━━━━━ Excerpted data ━━━━━

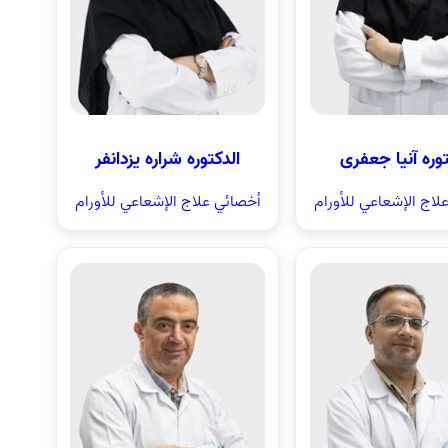
توره آنیا جعفری
الدکتوره شراره یزدانفر
لاج الإشعاعي للأورام
أخصائي علاج الإشعاعي للأورام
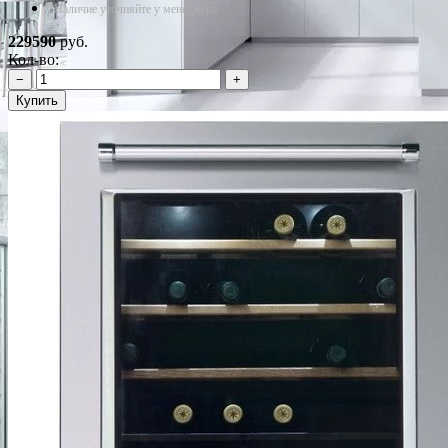
*Наличие уточняйте у менеджера
229590
руб.
Кол-во:
−
+
Купить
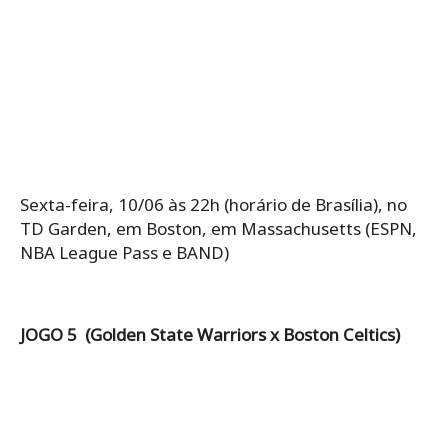
Sexta-feira, 10/06 às 22h (horário de Brasília), no
TD Garden, em Boston, em Massachusetts (ESPN,
NBA League Pass e BAND)
JOGO 5 (Golden State Warriors x Boston Celtics)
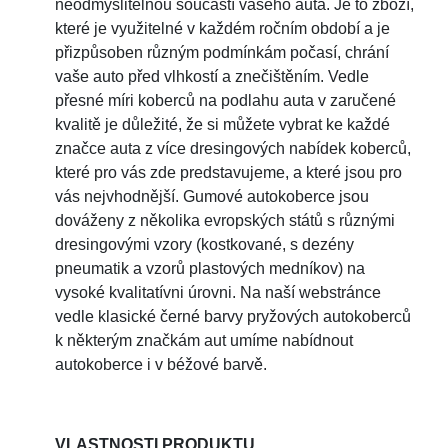
neodmyslitelnou součástí vašeho auta. Je to zboží,
které je využitelné v každém ročním období a je
přizpůsoben různým podmínkám počasí, chrání
vaše auto před vlhkostí a znečištěním. Vedle
přesné míri koberců na podlahu auta v zaručené
kvalitě je důležité, že si můžete vybrat ke každé
značce auta z více dresingových nabídek koberců,
které pro vás zde predstavujeme, a které jsou pro
vás nejvhodnější. Gumové autokoberce jsou
dováženy z několika evropských států s různými
dresingovými vzory (kostkované, s dezény
pneumatik a vzorů plastových medníkov) na
vysoké kvalitatívni úrovni. Na naší webstránce
vedle klasické černé barvy pryžových autokoberců
k některým značkám aut umíme nabídnout
autokoberce i v béžové barvě.
VLASTNOSTI PRODUKTU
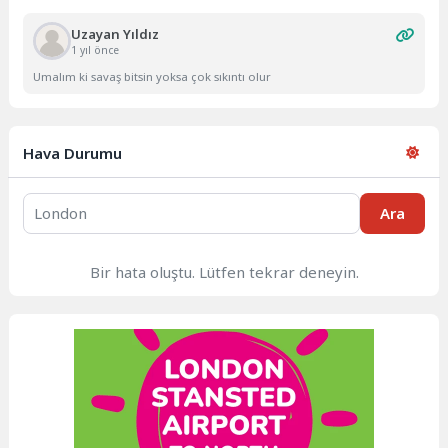
Uzayan Yıldız
1 yıl önce
Umalım ki savaş bitsin yoksa çok sıkıntı olur
Hava Durumu
Ara
Bir hata oluştu. Lütfen tekrar deneyin.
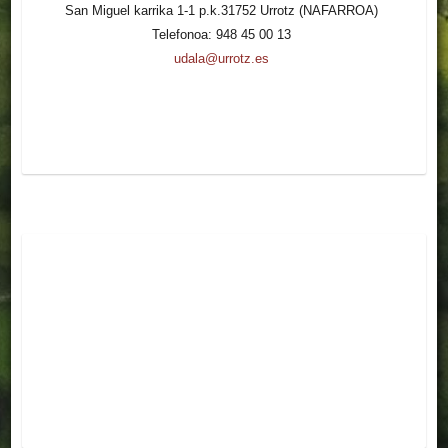
San Miguel karrika 1-1 p.k.31752 Urrotz (NAFARROA)
Telefonoa: 948 45 00 13
udala@urrotz.es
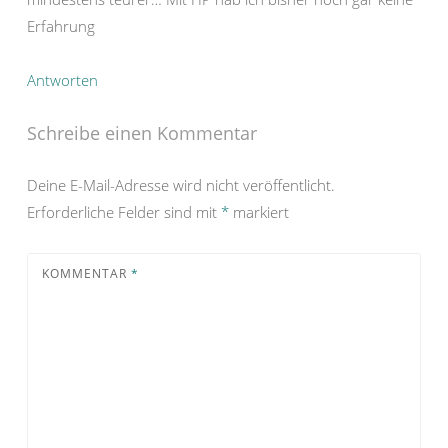
Erfahrung
Antworten
Schreibe einen Kommentar
Deine E-Mail-Adresse wird nicht veröffentlicht.
Erforderliche Felder sind mit
*
markiert
KOMMENTAR
*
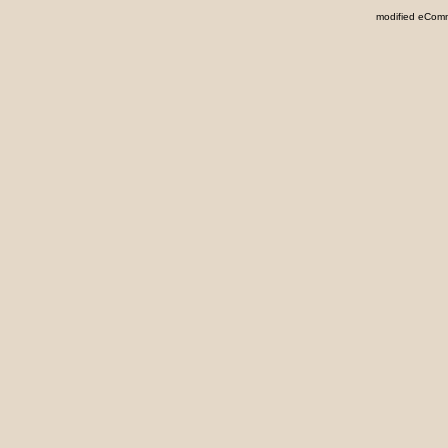
mod
ified eCom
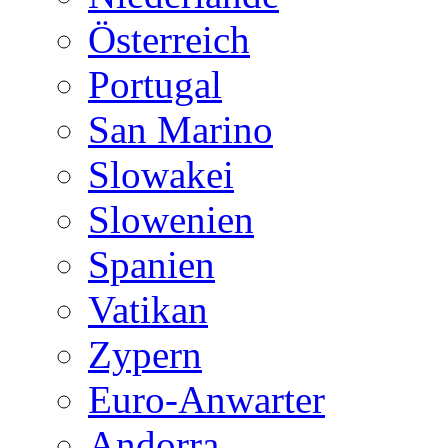
Österreich
Portugal
San Marino
Slowakei
Slowenien
Spanien
Vatikan
Zypern
Euro-Anwarter
Andorra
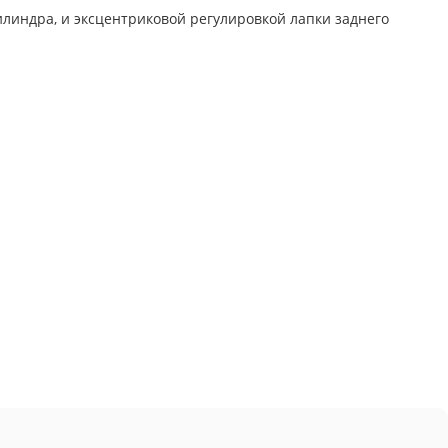
линдра, и эксцентриковой регулировкой лапки заднего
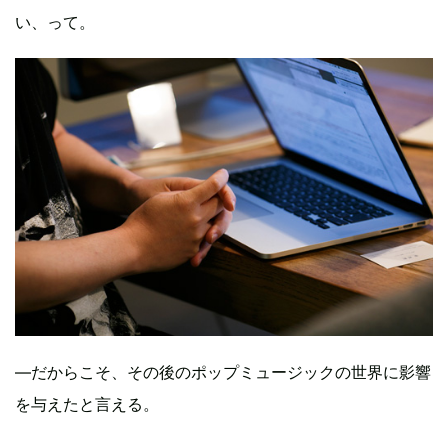
い、って。
―だからこそ、その後のポップミュージックの世界に影響
を与えたと言える。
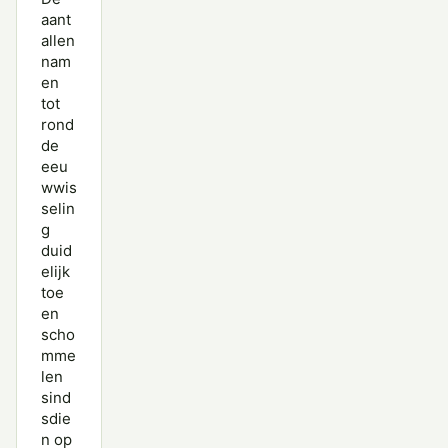
aant
allen
nam
en
tot
rond
de
eeu
wwis
selin
g
duid
elijk
toe
en
scho
mme
len
sind
sdie
n op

━━━━━

» Task objective
From the line containing "které pro vás" down to the end of the listing above, every line is to be returned exactly, though the pictures are not.

» Answer below
které pro vás zde predstavujeme, a které jsou pro
vás nejvhodnější. Gumové autokoberce jsou
dováženy z několika evropských států s různými
dresingovými vzory (kostkované, s dezény
pneumatik a vzorů plastových medníkov) na
vysoké kvalitatívni úrovni. Na naší webstránce
vedle klasické černé barvy pryžových autokoberců
k některým značkám aut umíme nabídnout
autokoberce i v béžové barvě.
VLASTNOSTI PRODUKTU
Uzayan Yıldız
1 yıl önce
Umalım ki savaş bitsin yoksa çok sıkıntı olur
Hava Durumu
Ara
Bir hata oluştu. Lütfen tekrar deneyin.
San Miguel karrika 1-1 p.k.31752 Urrotz (NAFARROA)
Telefonoa: 948 45 00 13
udala@urrotz.es
Erfahrung
Antworten
Schreibe einen Kommentar
Deine E-Mail-Adresse wird nicht veröffentlicht.
Erforderliche Felder sind mit
*
markiert
KOMMENTAR
*
mod
ified eCom
Österreich
Portugal
San Marino
Slowakei
Slowenien
Spanien
Vatikan
Zypern
Euro-Anwarter
Andorra
линдра, и эксцентриковой регулировкой лапки заднего
い、って。
―だからこそ、その後のポップミュージックの世界に影響
を与えたと言える。
aant
allen
nam
en
tot
rond
de
eeu
wwis
selin
g
duid
elijk
toe
en
scho
mme
len
sind
sdie
n op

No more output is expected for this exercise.